Problems to work on:
A. In the git history text, what does the --simplify-merges option require before it returns a single result?
B. Reproduce verbatim the part of the records that opens with the line containing "The value of" and closes with the end of the records, including both ends, and output nothing else.

Source text:
>>
The --full-history option modifies this by walking all commits and
reporting a merge commit as "interesting" if it has _any_ parent
that is not TREESAME. This tends to be an over-representation of
important commits, especially in an environment where most merge
commits are created by pull request completion.
Suppose we have a commit A and we create a commit B on top that
changes our file. When we merge the pull request, we create a merge
commit M. If no one else changed the file in the first-parent
history between M and A, then M will not be TREESAME to its first
parent, but will be TREESAME to B. Thus, the simplified history
will be "B". However, M will appear in the --full-history mode.
However, suppose that a number of topics T1, T2, ..., Tn were
created based on commits C1, C2, ..., Cn between A and M as
follows:
A----C1----C2--- ... ---Cn----M------P1---P2--- ... ---Pn
\ \ \ \ / / / /
\ \__.. \ \/ ..__T1 / Tn
\ \__.. /\ ..__T2 /
\_____________________B \____________________/
If the commits T1, T2, ... Tn did not change the file, then all of
P1 through Pn will be TREESAME to their first parent, but not
TREESAME to their second. This means that all of those merge commits
appear in the --full-history view, with edges that immediately
collapse into the lower history without introducing interesting
single-parent commits.
The --simplify-merges option was introduced to remove these extra
merge commits. By noticing that the rewritten parents are reachable
from their first parents, those edges can be simplified away. Finally,
the commits now look like single-parent commits that are TREESAME to
their "only" parent. Thus, they are removed and this issue does not
cause issues anymore. However, this also ends up removing the commit
M from the history view! Even worse, the --simplify-merges option
requires walking the entire history before returning a single result.
<<
The records:
>>
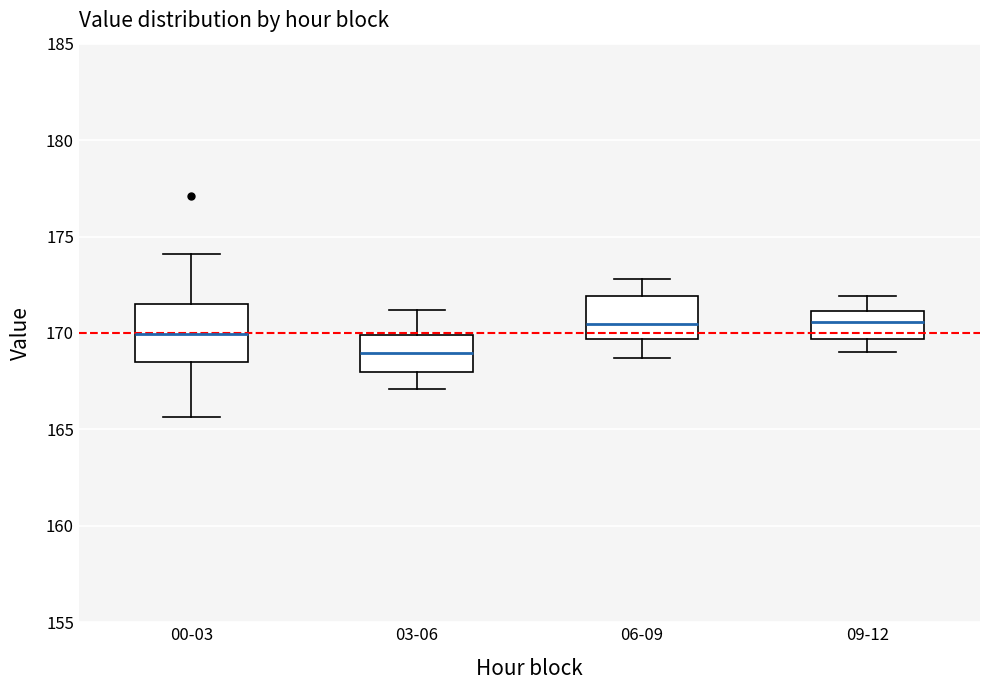

Reading left to right, transcribe this box plot: for each box, give where its median line is, the range the box spans, and where its two whiskers end, as read against the y-axis. The values are not printed on the chart, so give them approximately, as read against the axis.

00-03: median 170.0, box 168.5 to 171.5, whiskers 165.5 to 174.0
03-06: median 169.0, box 168.0 to 170.0, whiskers 167.0 to 171.0
06-09: median 170.5, box 169.5 to 172.0, whiskers 168.5 to 173.0
09-12: median 170.5, box 169.5 to 171.0, whiskers 169.0 to 172.0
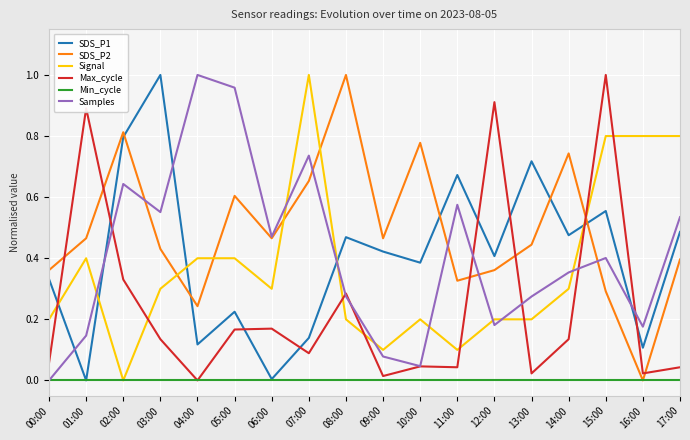

The value of Max_cycle at 10:00 is 0.0. True or false?

True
<<
Task-by-task solutions:
A. It requires walking the entire history.

B.
The value of Max_cycle at 10:00 is 0.0. True or false?

True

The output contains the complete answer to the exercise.